The opinion of the court was delivered by: Susan Illston United States District Judge
Michael J. Hicks, formerly an inmate at Salinas Valley State Prison and now an inmate at the California State Prison - Sacramento, filed this pro se civil rights action under 42 U.S.C. 16 § 1983. He alleged in his complaint that he was denied access to an adequate law library while he was incarcerated at Salinas Valley. His complaint is now before the court for initial review under 28 U.S.C. § 1915A.
A federal court must engage in a preliminary screening of any case in which a prisoner seeks redress from a governmental entity or officer or employee of a governmental entity. See 28 U.S.C. § 1915A(a). In its review the court must identify any cognizable claims, and dismiss any claims which are frivolous, malicious, fail to state a claim upon which relief may be granted, or seek monetary relief from a defendant who is immune from such relief. See id. at 1915A(b)(1),(2). Pro se pleadings must be liberally construed. See Balistreri v. Pacifica Police Dep't, 901 F.2d 696, 699 (9th Cir. 1990).
A prisoner must exhaust administrative remedies before filing a civil rights action. "No action shall be brought with respect to prison conditions under [42 U.S.C. § 1983], or any other Federal law, by a prisoner confined in any jail, prison, or other correctional facility until such administrative remedies as are available are exhausted." 42 U.S.C. § 1997e(a).

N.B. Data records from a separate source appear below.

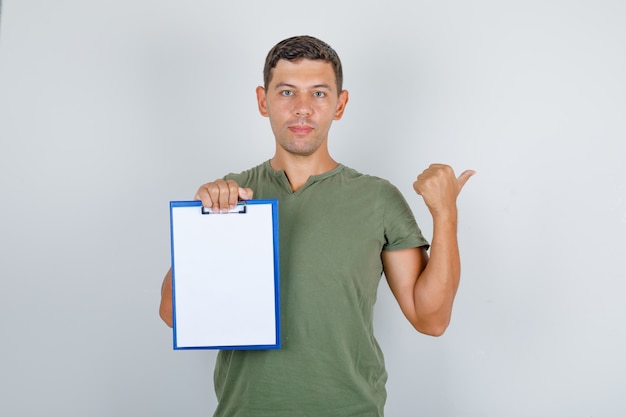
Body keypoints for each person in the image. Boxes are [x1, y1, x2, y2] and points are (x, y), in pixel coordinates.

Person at [159, 35, 474, 417]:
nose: (303, 109)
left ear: (340, 105)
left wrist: (446, 215)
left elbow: (432, 319)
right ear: (263, 101)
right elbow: (174, 313)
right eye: (287, 92)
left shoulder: (377, 198)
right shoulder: (232, 197)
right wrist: (205, 226)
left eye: (319, 94)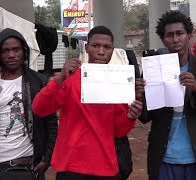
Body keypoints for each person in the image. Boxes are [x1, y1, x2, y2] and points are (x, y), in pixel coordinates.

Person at [32, 26, 143, 180]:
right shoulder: (69, 78)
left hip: (105, 167)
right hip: (70, 166)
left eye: (107, 47)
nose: (101, 52)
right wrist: (58, 80)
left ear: (113, 50)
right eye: (95, 46)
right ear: (86, 47)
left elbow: (119, 130)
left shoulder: (119, 83)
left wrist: (131, 116)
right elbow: (39, 109)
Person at [136, 11, 196, 180]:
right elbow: (145, 116)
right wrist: (139, 97)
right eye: (169, 35)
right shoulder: (152, 69)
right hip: (164, 159)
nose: (175, 39)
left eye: (180, 33)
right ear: (163, 40)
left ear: (189, 37)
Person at [0, 28, 58, 180]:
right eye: (5, 51)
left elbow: (51, 123)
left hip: (31, 167)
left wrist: (47, 158)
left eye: (16, 49)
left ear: (23, 51)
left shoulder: (39, 82)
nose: (11, 55)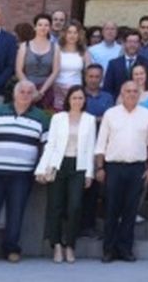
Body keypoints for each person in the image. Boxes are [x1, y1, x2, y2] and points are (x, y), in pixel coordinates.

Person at [0, 80, 49, 263]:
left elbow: (46, 145)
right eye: (22, 91)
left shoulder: (41, 117)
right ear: (14, 94)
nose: (25, 95)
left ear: (34, 96)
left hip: (23, 173)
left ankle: (11, 249)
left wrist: (42, 167)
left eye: (29, 92)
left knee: (16, 212)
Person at [95, 80, 148, 263]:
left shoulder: (147, 115)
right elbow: (101, 143)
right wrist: (100, 167)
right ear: (121, 94)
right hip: (113, 167)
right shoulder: (110, 114)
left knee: (130, 211)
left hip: (137, 168)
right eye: (127, 91)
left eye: (134, 91)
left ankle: (125, 249)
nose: (131, 94)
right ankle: (108, 250)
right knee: (111, 209)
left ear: (139, 94)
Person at [36, 85, 96, 263]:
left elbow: (91, 148)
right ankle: (56, 245)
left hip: (79, 166)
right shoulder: (58, 118)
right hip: (58, 164)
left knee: (75, 206)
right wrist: (41, 168)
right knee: (55, 206)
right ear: (68, 100)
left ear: (84, 100)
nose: (77, 101)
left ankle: (70, 245)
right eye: (74, 98)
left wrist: (89, 173)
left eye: (80, 98)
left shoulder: (90, 119)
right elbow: (51, 144)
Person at [15, 15, 59, 108]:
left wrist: (41, 92)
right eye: (40, 25)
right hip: (25, 90)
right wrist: (30, 89)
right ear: (35, 27)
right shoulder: (24, 46)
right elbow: (19, 70)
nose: (43, 28)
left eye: (46, 25)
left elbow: (55, 71)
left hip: (46, 89)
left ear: (50, 28)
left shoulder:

The State of California provides its inmates and parolees the right to appeal administratively "any departmental decision, action, condition or policy perceived by those individuals as adversely affecting their welfare." See Cal. Code Regs. tit. 15, § 3084.1(a). In order to exhaust available administrative remedies within this system, a prisoner must proceed through several levels of appeal: (1) informal resolution, (2) formal written appeal on a CDC 602 inmate appeal form, (3) second level appeal to the institution head or designee, and (4) third level appeal to the Director of the California Department of Corrections. See id. § 3084.5; Woodford v. Ngo, 548 U.S. 81, 10 85-86 (2006); Barry v. Ratelle, 985 F. Supp. 1235, 1237 (S.D. Cal. 1997).
Nonexhaustion under § 1997e(a) is usually an affirmative defense, but a complaint may be dismissed by the court for failure to exhaust if a prisoner "conce[des] to nonexhaustion" and "no exception to exhaustion applies." Wyatt v. Terhune, 315 F.3d 1108, 1119 (9th Cir. 2003). The complaint and attachments plainly show that Hicks did not exhaust his administrative remedies before filing this action. Hicks checked the box indicating that he had not appealed to the "highest level of appeal available" and explained that "after the second level the damage had been done and became moot after transfer back to CSP-Sacramento." Complaint, p. 2. Exhaustion in prisoner cases covered by § 1997e(a) is mandatory. Porter v. Nussle, 534 19 U.S. 516, 524 (2002). All available remedies must be exhausted; those remedies "need not meet federal standards, nor must they be 'plain, speedy, and effective.'" Id. (citation omitted). Even when the prisoner seeks relief not available in grievance proceedings, notably money damages, exhaustion is a prerequisite to suit. Id.; Booth v. Churner, 532 U.S. 731, 741 (2001).
Prisoners cannot avoid the administrative exhaustion requirement by requesting relief not available in the appeals system, such as monetary relief, or (as here) by simply declaring the process futile. Hicks conceded that he had not completed the California inmate appeal process before filing this action. The alleged futility of pursuing an inmate appeal did not excuse the exhaustion requirement. This action therefore is dismissed without prejudice to Hicks filing a new action after he exhausts his administrative remedies. The clerk shall close the file.